The Bozeman area has the strongest economy for a city with fewer than 50,000 people in the U.S., according to a new national report.
Each year, independent research firm POLICOM ranks areas for “economic strength” — the long-term tendency for a place to grow in size and quality. For a second year in a row, Bozeman topped the micropolitan list.
“The rankings do not reflect the latest ‘hotspot’ or boom town, but the areas which have the best economic foundation,” William H. Fruth, president of POLICOM, said in a statement.
Bozeman was one of 551 micropolitan areas in the report. Each has an urban center of at least 10,000 but fewer than 50,000 people. To ensure it’s more than a fleeting trend, the rankings measured 23 factors over 16 years.
That folded into the equation indicators like how many people in the area rely on government support. Since more jobs could mean businesses switched from full-time employees to part-time workers to avoid paying into benefits, the report authors also looked at total job earnings and wages.
Bozeman’s Director of Economic Development Brit Fontenot said a swelling of Top 10 lists can drown each other out and are typically soon forgotten. But he said the POLICOM list used information from sources like the U.S. Bureau of Economic Analysis and reflects something longer lasting.
“This follows the work we’ve done as a community,” he said.
Bozeman still has some big economic hurdles. Fontenot said there’s three goals constantly on his mind: creating a foundation for well-paying jobs, attracting qualified people to fill those positions and ensuring workers can afford to live in Bozeman.
The economic department can’t influence property values or reduce building costs. But Fontenot said it can focus on trying to bring together pieces that support steady wages.
That means investing in Bozeman’s infrastructure so new businesses can move to town. He said infrastructure goes beyond streets. The plan for a community-based fiber network to boost the area’s internet service grew out of Bozeman’s economic department in 2014.
To ensure people in Montana can fill new roles, Fontenot said the city partners with entities like Gallatin College and Montana State University to develop education programs around jobs employers habitually struggle to fill.
To identify some of those gaps between positions and local talent, the city is working with the Department of Labor, Gallatin Community College and the Bozeman Chamber of Commerce to update the area’s workforce analysis.
“Admittedly, that’s a slow process, and it’s never fast enough for the person that can’t find a place to live,” Fontenot said. “But you don’t pivot housing or the economy on a dime.”
He said that long-term view is more sustainable than hinging a community’s well-being on one industry.
Bozeman wasn’t the only micropolitan town in Montana to make the list. Kalispell ranked 14 and Helena followed at 49th place. The state’s larger cities came later among metropolitan places evaluated. Among 383 areas, Missoula ranked 75th and Billings landed at 87th.
Bozeman will soon compete in that arena. The town’s population is projected to tip beyond 50,000 which will qualify the area as metropolitan.

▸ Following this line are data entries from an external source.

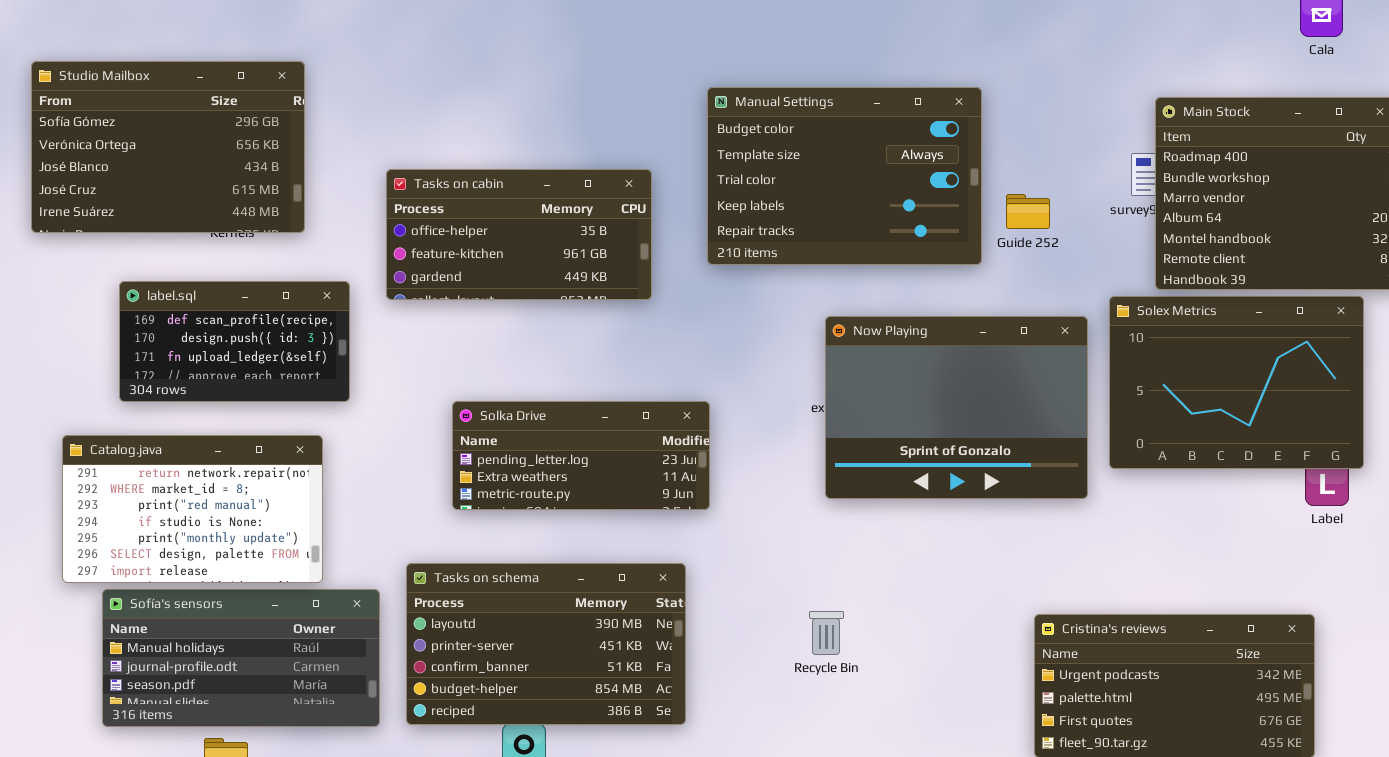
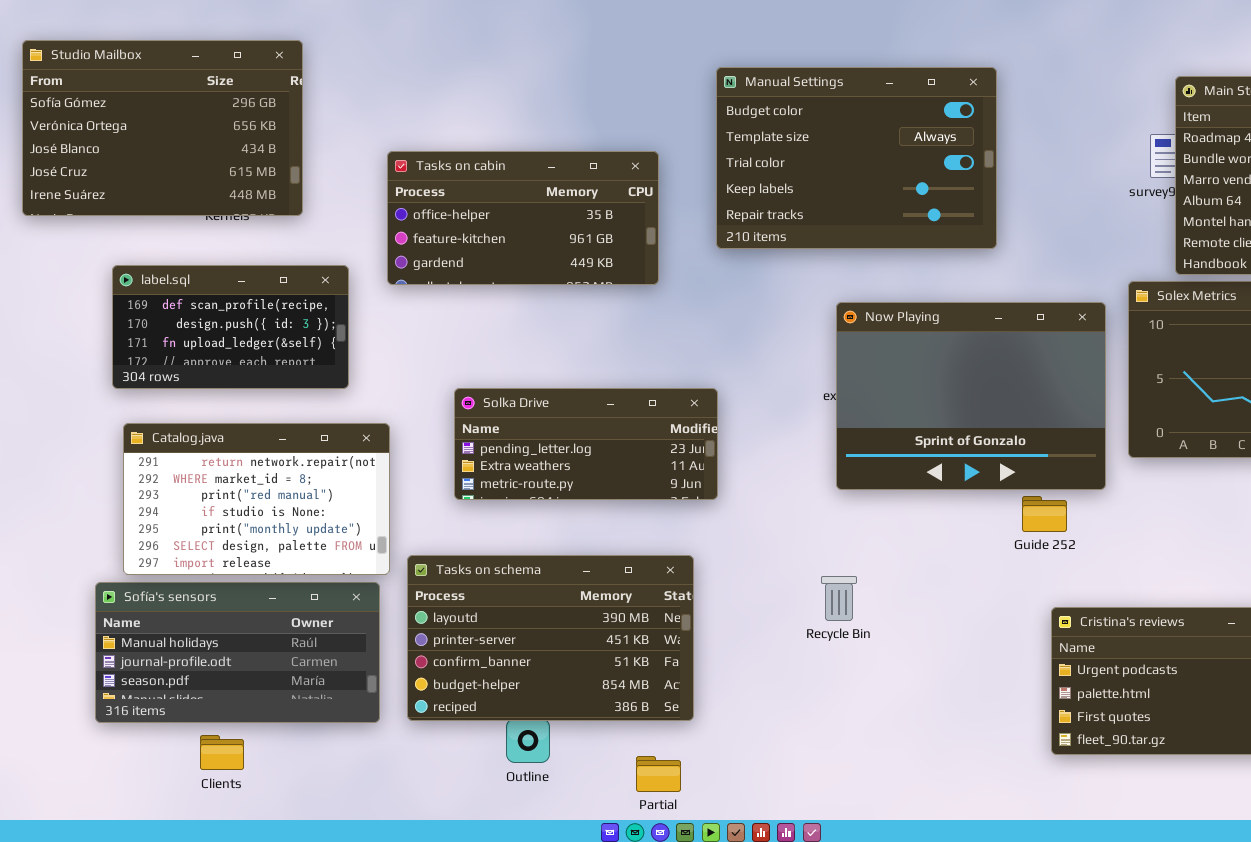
Guide 252: [1006,194,1050,229] -> [1022,496,1067,532], moved
Catalog.java: [62,435,323,583] -> [123,423,390,575], moved
Recycle Bin: [809,611,844,655] -> [821,576,857,621], moved

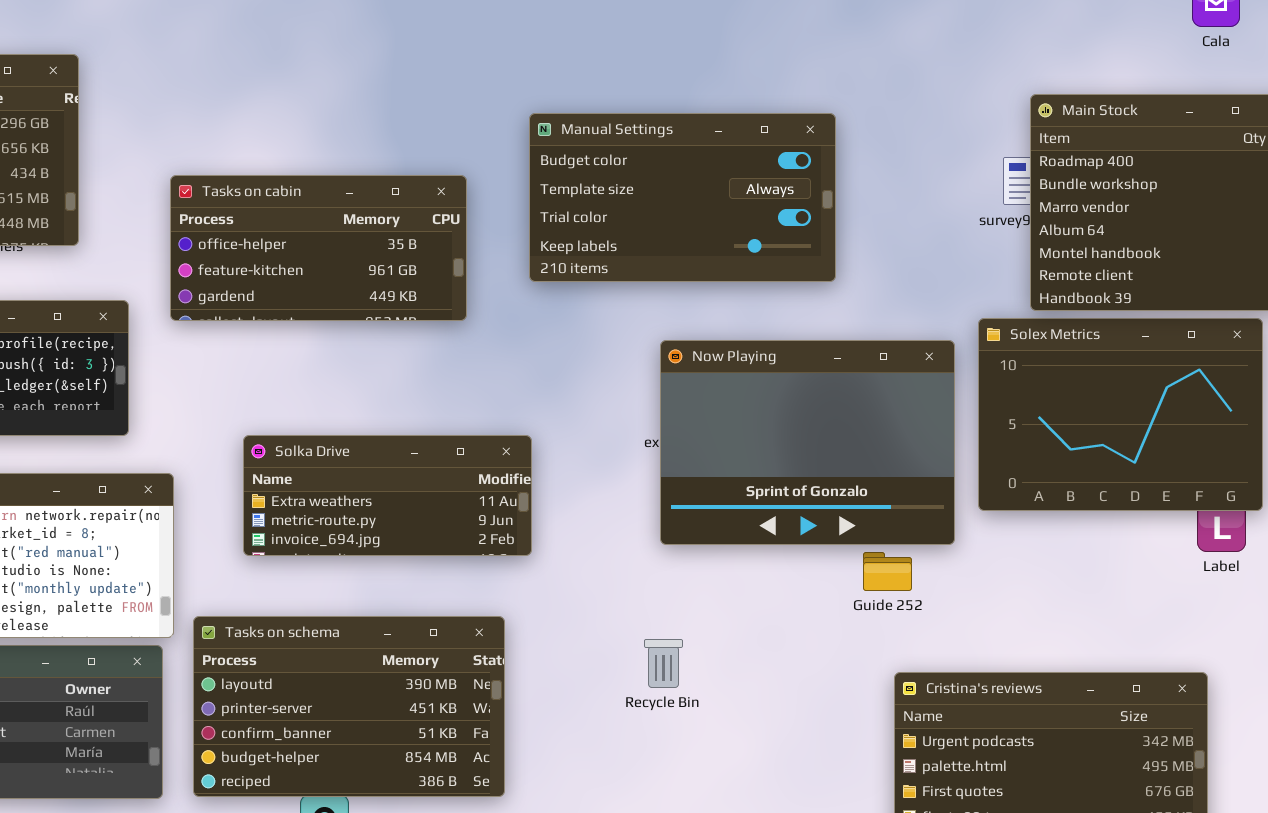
Manual Settings: [716,67,997,249] -> [529,113,836,282], resized
Solka Drive: [454,388,718,500] -> [243,435,532,556], scrolled down 1 row

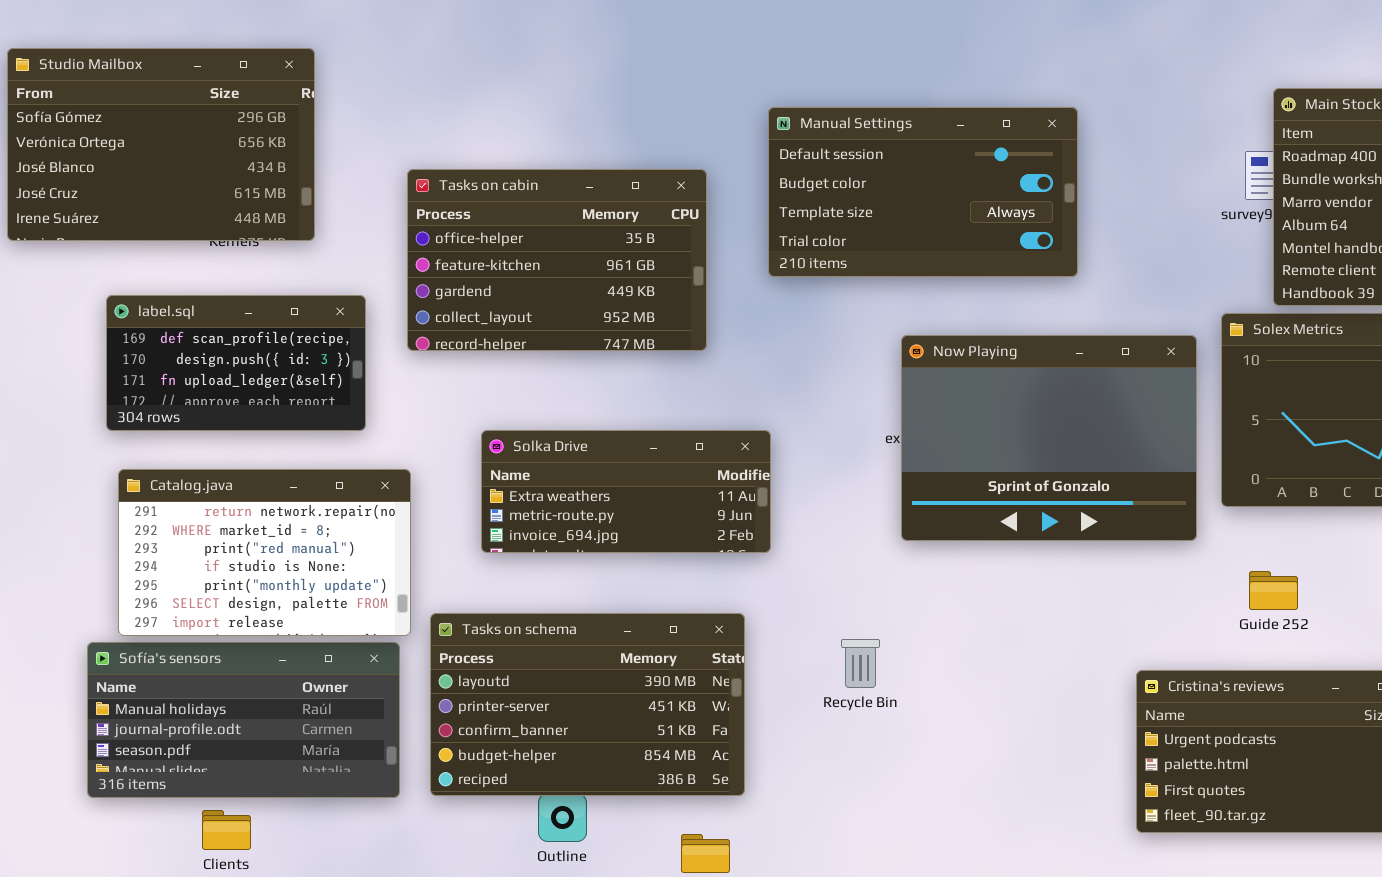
Manual Settings: [529,113,836,282] -> [768,107,1078,277], scrolled up 1 row
Tasks on cabin: [170,175,467,321] -> [407,169,707,351], resized
Guide 252: [863,552,912,591] -> [1249,571,1298,610], moved
Recycle Bin: [644,639,683,688] -> [841,639,880,688], moved

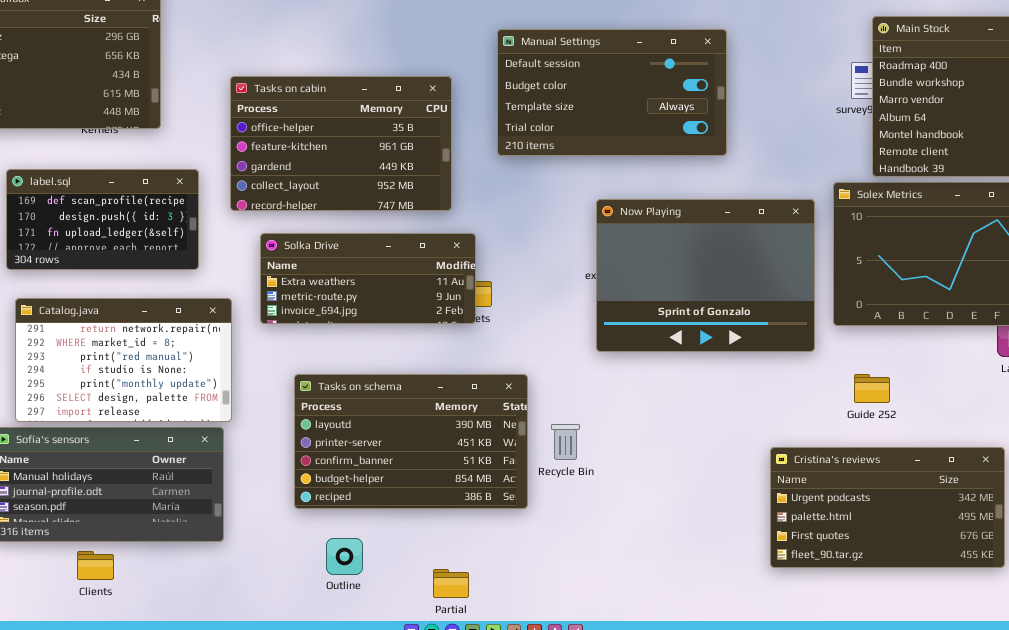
Solka Drive: [481,430,771,553] -> [260,233,476,324], moved
Tasks on schema: [430,613,745,796] -> [294,374,528,509], moved

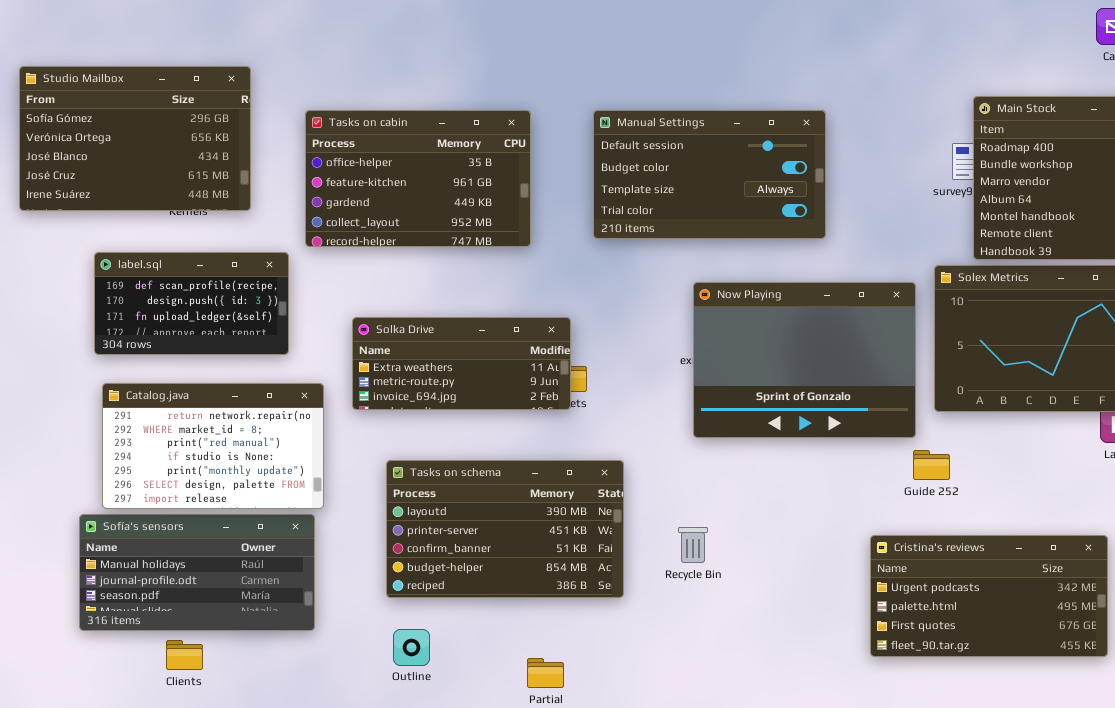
Tasks on cabin: [230,76,452,211] -> [305,110,531,247], moved
Guide 252: [854,374,890,403] -> [913,450,950,480], moved
Recycle Bin: [551,424,580,460] -> [678,527,708,563], moved
Outline: [326,538,363,575] -> [393,629,430,666], moved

Fontenot said while the city is on the cusp of that title change — which means some new resources and requirements — Bozeman’s economic strategies won’t need a restart. He said Bozeman already competes with places like Seattle, Portland and Missoula.
“We’re already holding our own against some much, much larger markets,” he said. “People are already moving away from those towns to come to our town.”